The 2026 Selenium guide for production scraping

Selenium still works. I know that’s not the flashiest way to start, but after years of operators abandoning it for Playwright or Puppeteer, a lot of people are surprised to discover that Selenium 4.x with undetected-chromedriver holds up surprisingly well against modern bot detection stacks. The tools around it have matured. The community is large. And for teams already running Python pipelines, it fits naturally.

That said, using Selenium the way most tutorials teach it , spinning up a plain Chrome instance, making requests, parsing HTML , will get you blocked within minutes on any serious target. This guide covers how I actually run Selenium in production: proxy rotation, fingerprint hardening, session management, and the infrastructure decisions that matter when you’re running hundreds of concurrent browsers.

This is for operators who have some Python experience and want to run scrapers that last more than a day. By the end you’ll have a working scraper template, an understanding of where Selenium falls apart, and a clear picture of what it costs to scale.

what you need

  • Python 3.11 or 3.12 (3.13 has minor compatibility issues with some Selenium plugins as of May 2026)
  • selenium 4.20+ and undetected-chromedriver 3.5+ (install via pip)
  • Chrome or Chromium 124+ installed locally or via Docker
  • A rotating proxy provider. I use ProxyScraping for residential proxies. at time of writing, residential bandwidth runs $3-8/GB depending on plan tier. datacenter proxies are cheaper but get blocked faster on most targets
  • A Linux server or VPS with at least 2 vCPUs and 4GB RAM per 5 concurrent browser instances. DigitalOcean, Hetzner, or a bare metal box all work
  • Optional but recommended: BrowserMob Proxy or mitmproxy if you need to inspect network traffic during development
  • beautifulsoup4 and lxml for parsing, sqlalchemy or psycopg2 for storage

Estimated monthly cost for a 50-thread operation: $80-150 in proxies, $40-80 in server compute.

step by step

step 1: install and verify your environment

pip install selenium==4.20.0 undetected-chromedriver==3.5.5 beautifulsoup4 lxml requests

Verify Chrome is accessible:

google-chrome --version
# or
chromium-browser --version

If you’re on a headless server without a display, install xvfb:

sudo apt-get install xvfb

You won’t need it if you run headless mode (which we’ll configure), but having it available saves debugging time.

if it breaks: if undetected-chromedriver fails to patch Chrome, check that your Chrome version matches the driver version it downloads. run uc.Chrome(version_main=124) to pin the version explicitly.

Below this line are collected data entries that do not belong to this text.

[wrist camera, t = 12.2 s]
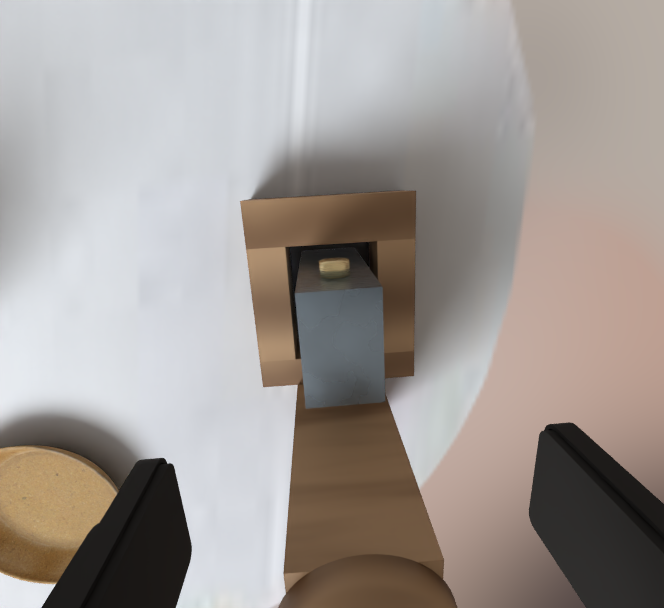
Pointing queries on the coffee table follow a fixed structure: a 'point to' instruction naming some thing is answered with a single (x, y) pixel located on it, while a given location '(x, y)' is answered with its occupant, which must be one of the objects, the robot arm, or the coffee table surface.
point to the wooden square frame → (346, 415)
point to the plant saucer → (47, 509)
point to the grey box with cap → (340, 329)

step 2: create a hardened browser factory

Don’t instantiate browsers inline. use a factory function so you can swap configurations without touching your scraping logic.

import undetected_chromedriver as uc
from selenium.webdriver.chrome.options import Options

def make_driver(proxy: str = None, headless: bool = True) -> uc.Chrome:
    options = uc.ChromeOptions()

    if headless:
        options.add_argument("--headless=new")  # new headless mode, less detectable

    options.add_argument("--no-sandbox")
    options.add_argument("--disable-dev-shm-usage")
    options.add_argument("--disable-blink-features=AutomationControlled")
    options.add_argument("--window-size=1920,1080")
    options.add_argument("--lang=en-US,en;q=0.9")

    if proxy:
        options.add_argument(f"--proxy-server={proxy}")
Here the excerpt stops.